Catherine J Murphy, professor of chemistry at the University of Illinois at Urbana-Champaign (UIUC), contributed to Inside Higher Education’s Academic Minute audio podcast series according to an April 9, 2015 news item on the organization’s website.

Murphy provides a very good beginner’s description of gold nanoparticles.

Inside Higher Education offers a transcript of the ‘minute’ by Matthew on its Academic Minute website’s Catherine Murphy webpage,

Introduction: Atomic element #79 is the precious metal more commonly known as gold.

Transcript: Nanotechnology is the study of matter on the 1-100 nanometer scale – about ten to a thousand atoms across. Many elements in the periodic table are metals, and chemists like me are figuring out ways to create tiny metal nanoparticles of different shapes and sizes – spheres, cylinders, stars, you name it. We focus on gold. The cool thing is that each shape and size of gold nanoparticle absorbs and scatters light at different wavelengths, so each size and shape has a different color. So all the colors of the rainbow, and then some, are possible with gold nanoparticles.

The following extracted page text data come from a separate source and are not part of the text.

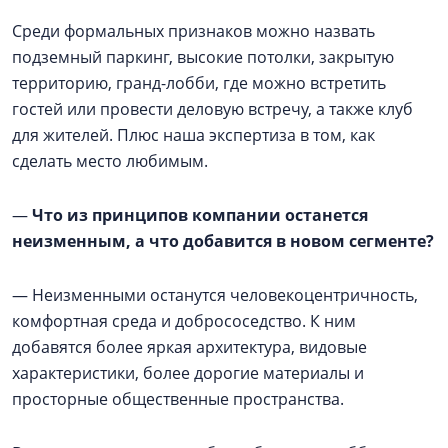
Среди формальных признаков можно назвать
подземный паркинг, высокие потолки, закрытую
территорию, гранд-лобби, где можно встретить
гостей или провести деловую встречу, а также клуб
для жителей. Плюс наша экспертиза в том, как
сделать место любимым.
—
Что из принципов компании останется
неизменным, а что добавится в новом сегменте?
— Неизменными останутся человекоцентричность,
комфортная среда и добрососедство. К ним
добавятся более яркая архитектура, видовые
характеристики, более дорогие материалы и
просторные общественные пространства.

The reasons for these neat colors go back to understanding the fundamental nature of light. We know from Maxwell’s equations that light is an electromagnetic wave. If light impinges on a “small conducting sphere,” then there are conditions under which certain wavelengths of light lead to huge oscillations in the electron cloud around the metal, for any metal in the periodic table, as a function of the size of the sphere, the dielectric constant of the metal, and the refractive index of the medium. These equations were worked out by Gustav Mie in the early 1900’s and give us a fundamental understanding of where these brilliant colors come from. In the last 30 years, scientists have adapted his equation for all kinds of shapes beyond spheres.

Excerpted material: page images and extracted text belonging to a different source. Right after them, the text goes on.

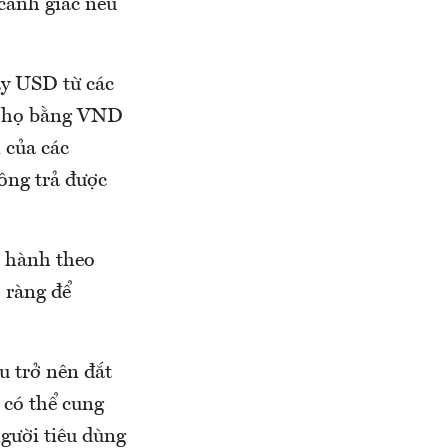
cảnh giác nếu
ay USD từ các
a họ bằng VND
 của các
ông trả được
ến hành theo
 ràng để
u trở nên đắt
 có thể cung
gười tiêu dùng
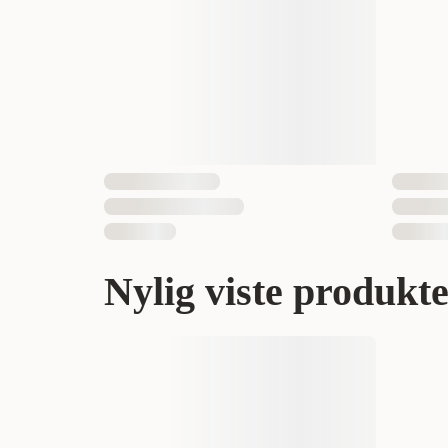
Nylig viste produkt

But gold nanoparticles are not just pretty to look at: they can do a lot of interesting things. For instance, these gold nanoparticles also scatter light, making them easy to find in a simple optical microscope; and since gold is environmentally benign compared to other metals, people are using gold nanoparticles to image biological systems. When you shine light on gold, the absorption of light is very strong at the right wavelengths. Once the particles have absorbed all this energy, what do they do with it? They dump it out as heat to the environment, and so can raise the temperature of their surroundings by many degrees. This is the basis for what scientists call “photothermal therapy,” the idea that if you could target gold nanoparticles to cancer cells, or pathogens, then you could shine light at the wavelength you desire and kill the cancer cells or pathogens. Finally, if you make gold nanoparticles really really small, like 10 atoms across, they no longer act like a noble, unreactive metal at all; they become very active catalysts, like the catalytic converter in your car. So chemists are also very interested in figuring out the transition between unreactive and reactive nanoparticles.

For anyone who might be interested in the series, the Academic Minute covers a wide variety of topics ranging from ‘addiction vaccines’ to ‘digital transgender archives’ to ‘aeroponic gardening’ to ‘a science of the voice’ to ‘Viking social standing’ and more. The series seems to have been started in January 2011 and they’ve been adding to the list of podcasts at a lively rate (lately, it’s one per day). There are over 200 pages of audio podcasts available for your listening pleasure.